→ CHECK YOUR UNDERSTANDING
(a) Write out the part of the text on the occupation of Iraq starting at "Imagine what US" and ending at "celebrate them anyway?".
(b) Render this sentence from the text on the occupation of Iraq in Spanish: "The idea of a national pension plan isn’t really the first concern."

→ TEXT SEGMENT
Then there is the ominous fact that any Iraqi who cooperates with the US can assume that his life is in danger. Policemen who help the Americans are risking getting their cars blown up and their homes shot at. Many Iraqis face the choice between resisting the occupiers and being killed, or going along with the occupiers and being killed. This impossible situation is not abating; indeed, it is getting worse by the day.

The new Iraqi Governing Council met only in an area of central Baghdad that is heavily secured by US troops with guns. A cleric got up to announce that “the establishment of this council is an expression of the national Iraqi will,” but this is sheer fantasy. As the New York Times pointed out, “a majority of the new Council members are drawn from the ranks of Iraqi opposition leaders in exile and Kurdish leaders from northern Iraq.” In short, these were people who cheered the very invasion — and the preceding deadly sanctions — that has led to the existing wreckage. Their only point of unity is their willingness to take a check signed by the US government.

Imagine what US citizens would think about being governed by a handful of stooges appointed by an invading foreign army that destroyed life as we knew it, and currently maintained a rule of martial law!

One might think that the US would try to disguise all this. Instead, it had the Governing Council act first to ban (not just abolish but ban!) six national holidays that were associated with Saddam’s rule. It imposed a new one, April 9, the day Baghdad fell to the invader, and Saddam’s statue was pulled down by a Humvee. Now, if the US were so confident that it had liberated this country, why would it need to outlaw former holidays? Why do US administrators believe that Iraqis would desire to celebrate them anyway?

So far, all the Bush administration has done, besides put in place a puppet council and attempt to kill off political competition, is issue propaganda about the glorious Iraqi utopia to come. Here, for example, is Paul Bremer’s economic plan for Iraq:

The coalition recognizes the urgency of marrying economic well-being to political freedom…. We are pouring resources into re-establishing basic services and creating jobs. Our economic reform plan will entail a major shift of capital from the value-destroying state sector to private firms. We are also creating a social safety net for any resulting disruptions. And we believe that a method should be found to assure that every citizen benefits from Iraq’s oil wealth. One possibility would be to pay social benefits from a trust financed by oil revenues. Another could be to pay an annual cash dividend directly to each citizen from that trust.

Now, it would be possible to undertake privatization, and this would certainly be the best course of action, but that would require relinquishing US control of the most valuable resources in the country. That is not going to happen. As for the “social safety net,” most people don’t have electricity or clean water to drink. The idea of a national pension plan isn’t really the first concern. As for the proposal to use oil revenues to fund utopia, it is, again, sheer fantasy. Revenues don’t build civilization; only capital investment and private ownership does that.

→ Dataset items
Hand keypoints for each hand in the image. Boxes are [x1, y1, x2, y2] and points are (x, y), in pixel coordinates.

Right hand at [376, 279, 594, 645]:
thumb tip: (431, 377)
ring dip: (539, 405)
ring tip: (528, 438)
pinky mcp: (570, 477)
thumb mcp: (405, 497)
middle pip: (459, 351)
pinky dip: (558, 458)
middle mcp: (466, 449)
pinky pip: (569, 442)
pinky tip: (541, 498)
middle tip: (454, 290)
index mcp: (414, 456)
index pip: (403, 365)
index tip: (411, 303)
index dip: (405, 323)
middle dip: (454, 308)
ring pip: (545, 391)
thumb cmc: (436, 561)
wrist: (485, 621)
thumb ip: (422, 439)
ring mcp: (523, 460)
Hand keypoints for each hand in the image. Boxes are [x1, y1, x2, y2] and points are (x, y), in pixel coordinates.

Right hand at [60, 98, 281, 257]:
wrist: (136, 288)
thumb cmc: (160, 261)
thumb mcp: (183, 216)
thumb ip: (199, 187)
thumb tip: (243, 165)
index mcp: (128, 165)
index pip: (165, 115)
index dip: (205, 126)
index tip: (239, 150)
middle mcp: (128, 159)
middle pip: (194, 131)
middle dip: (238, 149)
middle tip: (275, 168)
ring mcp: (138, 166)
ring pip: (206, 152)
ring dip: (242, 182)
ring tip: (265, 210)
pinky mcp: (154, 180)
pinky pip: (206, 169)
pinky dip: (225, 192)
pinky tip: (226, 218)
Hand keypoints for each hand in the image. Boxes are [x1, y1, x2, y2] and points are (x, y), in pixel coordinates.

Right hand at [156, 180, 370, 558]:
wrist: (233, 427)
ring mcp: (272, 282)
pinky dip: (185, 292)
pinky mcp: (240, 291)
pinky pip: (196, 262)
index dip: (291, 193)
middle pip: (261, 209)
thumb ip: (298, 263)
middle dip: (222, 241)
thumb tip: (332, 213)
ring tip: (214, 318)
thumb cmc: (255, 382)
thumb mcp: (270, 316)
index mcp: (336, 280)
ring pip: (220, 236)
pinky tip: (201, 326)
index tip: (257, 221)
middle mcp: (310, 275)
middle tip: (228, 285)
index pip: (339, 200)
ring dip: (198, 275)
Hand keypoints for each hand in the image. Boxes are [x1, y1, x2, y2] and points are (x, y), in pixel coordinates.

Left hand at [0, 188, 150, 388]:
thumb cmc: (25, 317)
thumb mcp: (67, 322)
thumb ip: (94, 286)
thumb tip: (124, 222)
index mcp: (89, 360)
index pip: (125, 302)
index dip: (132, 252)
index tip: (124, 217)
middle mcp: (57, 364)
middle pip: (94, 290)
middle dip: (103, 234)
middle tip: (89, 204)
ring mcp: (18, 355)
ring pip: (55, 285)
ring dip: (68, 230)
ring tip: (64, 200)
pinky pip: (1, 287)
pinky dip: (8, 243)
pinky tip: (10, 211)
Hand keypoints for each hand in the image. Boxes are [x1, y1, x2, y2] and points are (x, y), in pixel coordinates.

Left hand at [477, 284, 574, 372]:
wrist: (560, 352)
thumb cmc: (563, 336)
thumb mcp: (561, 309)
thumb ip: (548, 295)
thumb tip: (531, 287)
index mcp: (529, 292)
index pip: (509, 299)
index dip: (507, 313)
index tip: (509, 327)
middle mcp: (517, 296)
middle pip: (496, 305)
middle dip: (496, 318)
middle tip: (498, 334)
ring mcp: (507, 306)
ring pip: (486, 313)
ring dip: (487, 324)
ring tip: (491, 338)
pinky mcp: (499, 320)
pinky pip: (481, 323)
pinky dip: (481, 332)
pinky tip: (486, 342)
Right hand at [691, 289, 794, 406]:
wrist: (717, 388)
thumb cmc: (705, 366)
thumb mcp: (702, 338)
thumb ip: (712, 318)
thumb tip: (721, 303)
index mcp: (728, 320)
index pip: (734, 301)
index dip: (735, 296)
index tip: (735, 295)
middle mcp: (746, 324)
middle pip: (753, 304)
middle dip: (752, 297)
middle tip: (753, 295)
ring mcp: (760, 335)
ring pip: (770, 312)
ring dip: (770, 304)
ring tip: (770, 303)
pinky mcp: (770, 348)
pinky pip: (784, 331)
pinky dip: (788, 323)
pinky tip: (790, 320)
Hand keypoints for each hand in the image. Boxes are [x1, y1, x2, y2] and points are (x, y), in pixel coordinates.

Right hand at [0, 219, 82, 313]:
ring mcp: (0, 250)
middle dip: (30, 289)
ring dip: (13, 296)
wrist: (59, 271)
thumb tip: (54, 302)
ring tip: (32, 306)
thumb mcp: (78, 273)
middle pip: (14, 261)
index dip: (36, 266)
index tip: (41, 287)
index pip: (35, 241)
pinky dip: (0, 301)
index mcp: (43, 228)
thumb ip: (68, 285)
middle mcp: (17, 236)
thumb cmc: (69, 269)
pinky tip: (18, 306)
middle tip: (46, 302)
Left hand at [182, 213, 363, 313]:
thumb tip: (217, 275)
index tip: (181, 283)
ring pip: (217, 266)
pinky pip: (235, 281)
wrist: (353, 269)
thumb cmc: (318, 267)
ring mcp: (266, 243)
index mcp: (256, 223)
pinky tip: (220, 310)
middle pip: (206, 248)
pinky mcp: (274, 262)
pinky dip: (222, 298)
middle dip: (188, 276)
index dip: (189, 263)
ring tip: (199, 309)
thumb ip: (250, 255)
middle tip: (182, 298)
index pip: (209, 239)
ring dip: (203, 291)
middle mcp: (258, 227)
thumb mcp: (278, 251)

→ EXPECTED RESULTS
(a)
Imagine what US citizens would think about being governed by a handful of stooges appointed by an invading foreign army that destroyed life as we knew it, and currently maintained a rule of martial law!

One might think that the US would try to disguise all this. Instead, it had the Governing Council act first to ban (not just abolish but ban!) six national holidays that were associated with Saddam’s rule. It imposed a new one, April 9, the day Baghdad fell to the invader, and Saddam’s statue was pulled down by a Humvee. Now, if the US were so confident that it had liberated this country, why would it need to outlaw former holidays? Why do US administrators believe that Iraqis would desire to celebrate them anyway?

(b) La idea de un plan nacional de pensiones no es realmente la primera preocupación.